Study text:
****************************************

In New Zealand, an example of a sustainable city, is the ‘Waitakere City’, which has grown into the 5th largest city in New Zealand. In achieving this, a Long-term council community plan (LTCCP) from 2002, appointed local authorities as ‘supervisors’ of sustainable development. Recognizing the need for increasing urban sustainability, the eight largest cities in New Zealand participated in the ‘Big Cities Project’, while the ‘Healthy Cities Program’ introduced a multi-sector approach connected to the concept of sustainable development. In addition, private sector involvement was guaranteed through the strong New Zealand Business Council for Sustainable Development.
Bob Harvey, the mayor of Waitakere city, introduced the vision of an ‘eco city’ in the mid 1990’s and accordingly the City Council adopted the plan ‘Greenprint’ in 1990 – “first example of a strategic plan with a holistic approach” towards sustainability through urban planning. The city council developed five strategic priorities and nine strategic program platforms for the management. These platforms are city parks, vegetation and water courses form a green network, water management (rainwater, waste waters and water supply), use of waste as useful resources; Sustainable energy and clean air, Strong communities; Urban and rural villages, Active democracy; Strong innovative economy, Integrated transport and communication.

****************************************

Given information:
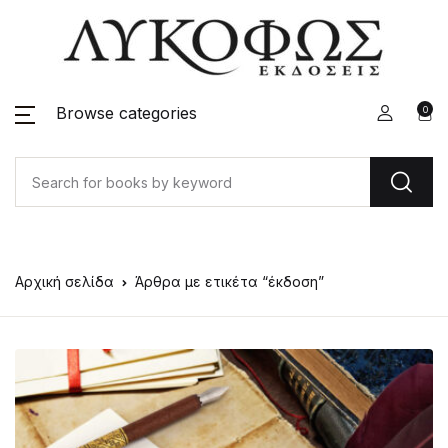
Browse categories
0
Αρχική σελίδα
Άρθρα με ετικέτα “έκδοση”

****************************************

Activity list:
1) How many strategic priorities did the city council develop, according to the Waitakere City passage?
2) Please echo the Waitakere City passage word for word between "Bob Harvey, the" and "transport and communication.", inclusive.

Task-by-task results:
1) Five strategic priorities.

2)
Bob Harvey, the mayor of Waitakere city, introduced the vision of an ‘eco city’ in the mid 1990’s and accordingly the City Council adopted the plan ‘Greenprint’ in 1990 – “first example of a strategic plan with a holistic approach” towards sustainability through urban planning. The city council developed five strategic priorities and nine strategic program platforms for the management. These platforms are city parks, vegetation and water courses form a green network, water management (rainwater, waste waters and water supply), use of waste as useful resources; Sustainable energy and clean air, Strong communities; Urban and rural villages, Active democracy; Strong innovative economy, Integrated transport and communication.